Thursday, 15 July 2010

Execution of the Duke of Monmouth

Took place today in 1685. A sad end but not as sad as the end that most of his supporters were to suffer. Judge Jeffries and the Bloody Assizes

1 comment:

little keithy said...

I grew up not far from Sedgemoor, just outside Glastonbury, and as a young lad my parents would scare me to sleep by saying Judge Jeffries would get me If I didn't close my eyes. I was told tales of brutality from troops and assizes; also of miraculous escapes such as Jan Swain who leapt to his freedom through a forest.
Mark Twain's story "The Double Barrelled Detective Story" starts the story by saying that the cad was from a family of rebels sold into slavery.
Bridgwater, where the rebels ended up, was actually the first borough to vote against slavery in England, and was visited by Frederick Douglass.

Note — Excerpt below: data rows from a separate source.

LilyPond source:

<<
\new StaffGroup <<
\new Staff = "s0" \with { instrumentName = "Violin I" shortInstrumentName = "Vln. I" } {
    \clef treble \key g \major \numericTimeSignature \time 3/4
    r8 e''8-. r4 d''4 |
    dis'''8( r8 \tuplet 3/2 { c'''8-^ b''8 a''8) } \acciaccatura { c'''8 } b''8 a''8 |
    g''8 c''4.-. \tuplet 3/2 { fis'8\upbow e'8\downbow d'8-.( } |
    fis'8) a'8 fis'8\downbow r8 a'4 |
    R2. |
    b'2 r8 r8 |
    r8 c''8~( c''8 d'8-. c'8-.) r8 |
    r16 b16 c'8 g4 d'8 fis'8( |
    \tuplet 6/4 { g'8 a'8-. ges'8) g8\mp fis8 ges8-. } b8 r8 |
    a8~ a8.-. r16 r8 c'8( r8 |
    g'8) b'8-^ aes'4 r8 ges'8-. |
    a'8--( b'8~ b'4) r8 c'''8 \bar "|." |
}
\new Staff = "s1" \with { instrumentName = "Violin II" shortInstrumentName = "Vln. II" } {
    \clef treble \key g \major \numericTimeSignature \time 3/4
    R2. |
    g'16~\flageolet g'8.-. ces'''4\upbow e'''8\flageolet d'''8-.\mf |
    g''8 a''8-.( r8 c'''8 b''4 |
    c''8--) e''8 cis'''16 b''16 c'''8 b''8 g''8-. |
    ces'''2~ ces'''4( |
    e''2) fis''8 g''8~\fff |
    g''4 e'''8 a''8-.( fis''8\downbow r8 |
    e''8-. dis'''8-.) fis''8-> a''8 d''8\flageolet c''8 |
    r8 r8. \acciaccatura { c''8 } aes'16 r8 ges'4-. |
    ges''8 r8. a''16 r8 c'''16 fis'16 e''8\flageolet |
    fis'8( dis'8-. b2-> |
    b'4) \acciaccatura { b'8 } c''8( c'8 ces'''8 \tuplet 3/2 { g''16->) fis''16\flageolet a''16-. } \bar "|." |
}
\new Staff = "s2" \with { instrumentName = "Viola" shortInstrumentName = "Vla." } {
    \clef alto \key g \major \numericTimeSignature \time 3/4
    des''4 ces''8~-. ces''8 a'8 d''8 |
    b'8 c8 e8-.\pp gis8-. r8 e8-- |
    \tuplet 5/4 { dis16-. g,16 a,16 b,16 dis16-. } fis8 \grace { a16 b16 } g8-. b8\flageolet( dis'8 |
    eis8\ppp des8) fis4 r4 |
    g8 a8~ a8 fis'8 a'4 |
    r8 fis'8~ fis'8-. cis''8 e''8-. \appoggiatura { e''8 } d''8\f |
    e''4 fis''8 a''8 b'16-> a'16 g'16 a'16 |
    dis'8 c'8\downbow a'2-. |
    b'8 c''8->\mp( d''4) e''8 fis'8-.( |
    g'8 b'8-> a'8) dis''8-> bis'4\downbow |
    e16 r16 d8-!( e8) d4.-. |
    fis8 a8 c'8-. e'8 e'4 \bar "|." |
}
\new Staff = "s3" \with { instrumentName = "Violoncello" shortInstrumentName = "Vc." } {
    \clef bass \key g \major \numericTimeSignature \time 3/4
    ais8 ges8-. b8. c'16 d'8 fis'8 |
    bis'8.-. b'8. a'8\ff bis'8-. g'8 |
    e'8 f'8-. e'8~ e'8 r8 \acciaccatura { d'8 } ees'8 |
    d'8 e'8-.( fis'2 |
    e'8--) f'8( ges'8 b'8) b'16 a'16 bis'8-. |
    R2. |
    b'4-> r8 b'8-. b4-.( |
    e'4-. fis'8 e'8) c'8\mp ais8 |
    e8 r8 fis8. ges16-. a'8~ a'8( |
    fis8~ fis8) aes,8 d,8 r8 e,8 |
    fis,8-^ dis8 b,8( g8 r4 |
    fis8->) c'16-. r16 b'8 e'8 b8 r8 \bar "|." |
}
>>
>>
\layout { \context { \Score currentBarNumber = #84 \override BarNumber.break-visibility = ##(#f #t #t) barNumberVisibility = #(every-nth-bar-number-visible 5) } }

Article here about it
One aspect that is often misunderstood is that it wasn't a peasant rebellion, which is based upon a prejudice about the rural West Country today rather than a historical investigation into the past. The people rebelling were connected to trade and capitalist agriculture or skilled workmen and miners. I have read that Wade's red regiment, which I believe was the best in Monmouth's army, was heavily republican influenced.
There is a new history out on the Glorious Revolution (past 12 months) that argues that it should be understood as a struggle on a par with the American and French Revolutions rather than how it is usually taught that it was a minor coda to the civil war. So Monmouth's rebellion was a failed precursor to that struggle.